民国谍影:血贴制裁 作者:佚名
第124章 贵族小太子
赵秉钧大口喘著气,冷汗浸透了头髮,贴在脸上,模样狼狈不堪。
他看著佐藤冷漠的眼神,又看了看旁边虎视眈眈的刑讯人员,还有架子上那些令人胆寒的刑具,竹籤、老虎凳、盐水桶,每一样都能让人求生不得求死不能。
他知道,自己根本扛不住下一轮酷刑。
所谓的錚錚铁骨,在极致的痛苦面前,不过是不堪一击的泡影。
他本就是趋炎附势之徒,为了荣华富贵投靠日军,骨子里的软骨头,根本经不住酷刑的碾压。
“我……我说……”赵秉钧的意识彻底涣散,声音微弱得像蚊蚋,嘴角不断溢出带血的涎水,“是……是我通共……我给他们递情报……那些加密纸条,也是我写的……”
佐藤雄一听著这话,脸上终於露出了满意的笑容。
他朝刑讯人员摆了摆手,示意停下。
“早这样,何必受这么多苦。”佐藤弯腰,轻轻拍了拍赵秉钧的脸颊,语气里满是嘲讽,“明天,你的认罪书就会传遍整个上海的偽政府机构。好好表现,或许,还能留你一个全尸。”
赵秉钧瘫在刑椅上,眼神空洞,早已没了力气辩解。
酷刑带来的痛苦还在蔓延,自己的死期,已经不远了。
三天后,沪西的刑场上,人头攒动。
赵秉钧被五花大绑,跪在地上,头髮凌乱,脸上全是血污。
他的嘴里塞著布条,呜呜地哼著,眼神里满是绝望和不甘。
“汉奸赵秉钧,通敌叛国,勾结日共,罪大恶极!判处死刑,立即执行!”
行刑官的话音落下,枪声响起。
赵秉钧的身体猛地一颤,隨即瘫倒在地。
围观的人群里,苏燕站在一棵法国梧桐后,看著刑场上的惨状,指尖微微发凉。
她身边的柳烟递过来一块手帕,低声道:“別心软。这是他应得的。”
苏燕接过手帕,擦了擦手心的汗,点了点头。
她看著刑场上的硝烟,忽然明白了阎硕说的“无声的刀”。
不用枪,不用刀,一张偽造的照片,就能让敌人自相残杀。
这比任何血腥的战斗,都要高明,也都要残酷。
远处,阎硕站在高楼的窗前,看著刑场上的骚动,缓缓点燃一支烟。烟雾繚绕中,他的目光落在手里的另一张照片上,那是下一个目標的资料。
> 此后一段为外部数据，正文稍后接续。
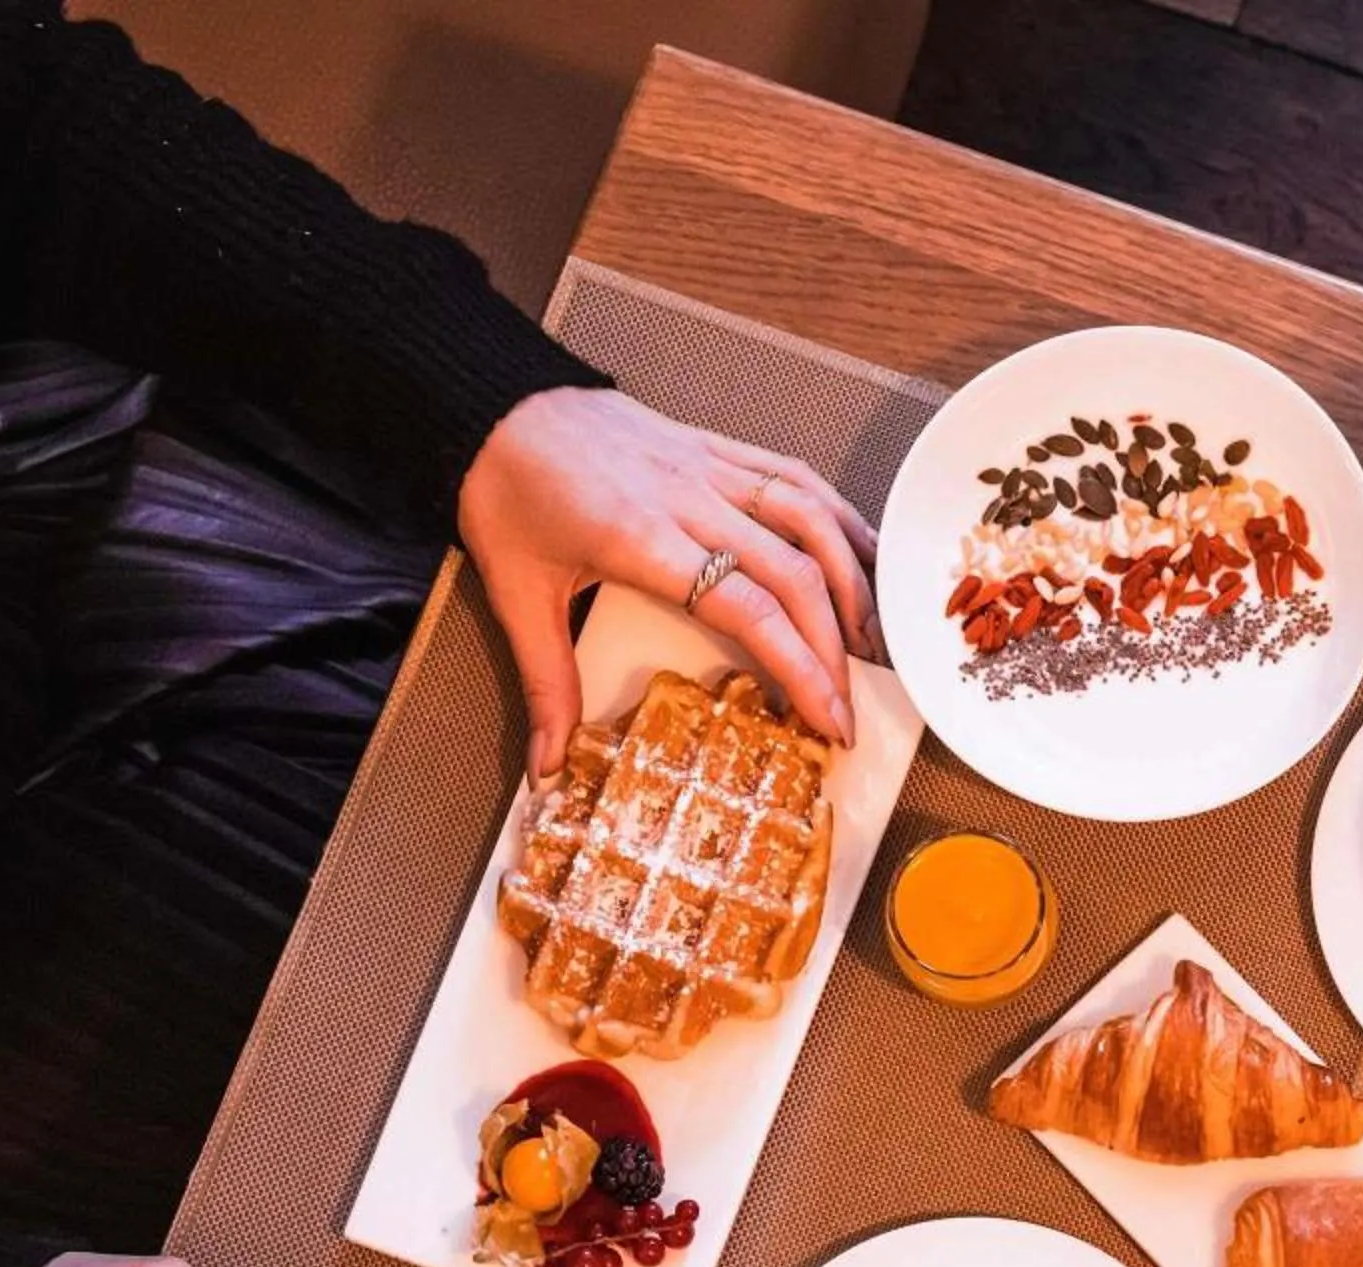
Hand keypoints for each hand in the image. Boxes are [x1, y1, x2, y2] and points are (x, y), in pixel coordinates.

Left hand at [457, 387, 880, 777]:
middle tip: (850, 708)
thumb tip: (548, 768)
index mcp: (643, 539)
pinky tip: (863, 556)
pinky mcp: (714, 447)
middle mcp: (690, 498)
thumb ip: (546, 685)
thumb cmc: (503, 493)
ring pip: (810, 519)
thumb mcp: (515, 596)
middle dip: (836, 649)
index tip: (829, 722)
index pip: (752, 609)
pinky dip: (840, 517)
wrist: (490, 402)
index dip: (803, 670)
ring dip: (854, 582)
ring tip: (872, 643)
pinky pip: (795, 477)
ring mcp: (709, 467)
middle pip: (796, 573)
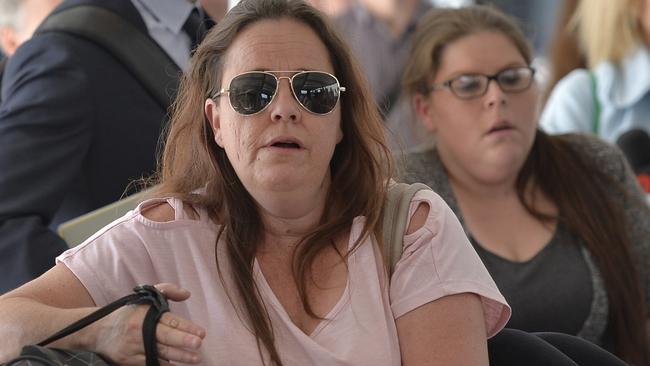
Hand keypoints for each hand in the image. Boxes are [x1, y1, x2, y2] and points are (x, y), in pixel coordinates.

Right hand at [86, 283, 205, 364]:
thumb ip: (167, 291)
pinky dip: (163, 365)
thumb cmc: (127, 313)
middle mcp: (140, 330)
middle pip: (165, 337)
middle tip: (198, 344)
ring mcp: (134, 347)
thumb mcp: (145, 298)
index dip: (186, 327)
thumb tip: (187, 294)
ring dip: (178, 357)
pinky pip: (149, 363)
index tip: (201, 332)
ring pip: (160, 353)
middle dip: (182, 341)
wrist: (97, 331)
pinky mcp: (129, 360)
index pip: (170, 321)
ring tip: (194, 359)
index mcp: (145, 314)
租界的雨,还在下著,貌似连著几天了,该晴了呀,再下,人都要霉了。
阎硕边往西美洋行走去,边嘟囔。
苏苓带著宋佳,和赵二牛,黄兵,带著10多个队员,把蔡安好好的审了一顿,大小刑具用了一个遍,得出那处淫窝的负责人,伊东健太郎,海军舰队明菊丸號军舰枪炮官荒川英二少佐的表弟,一个富家子弟,別的不会,就会玩女人。
这孙子,在日本玩的还嫌不过癮,听说荒川英二在上海,得知上海是中国东方第一大城,豪华非常,各色人种都有,富裕无比,看了表哥的来信,他艷羡无比。
可是,他家人知道他是个啥货色,对他管教的还算严厉,他好几次想来上海,都被家人及时制止。
你在日本横横就算了,老子还有点面子和关係,起码吃不了大亏,但是中国是啥地方,战场啊,伊东佑树老爷子明智的很,自家的是个啥东西,呵呵,吩咐下人对儿子严厉看管。
终於,趁著一次又有客轮到中国的机会,他弄到票,避过了家人的眼线,偷偷来到上海,投奔表哥,並开了个这么个玩意据点。
“不是军官?”阎硕挑眉,语气里带著几分意外,似乎没料到幕后之人竟是个紈絝子弟。
“不是,纯纯的公子哥。”苏苓点头,隨即递上一份厚厚的资料,“这是他的家族背景。伊东健太郎是独子,父亲伊东佑树,今年55岁,是日本伊东株式会社董事长,和三井、三菱等大型商社都有深度战略合作,算是不小的財阀。他还有三个女儿,虽没嫁入皇族贵族,但联姻对象个个来头不小。”
苏苓顿了顿,逐一细数:“大女儿嫁了大藏省庶务大臣內田光一的侄子內田志;二女儿是满铁本部总经理坂本和之的儿媳;三女儿美牙子,嫁给了海军第二舰队中將副司令酒井草內藤。”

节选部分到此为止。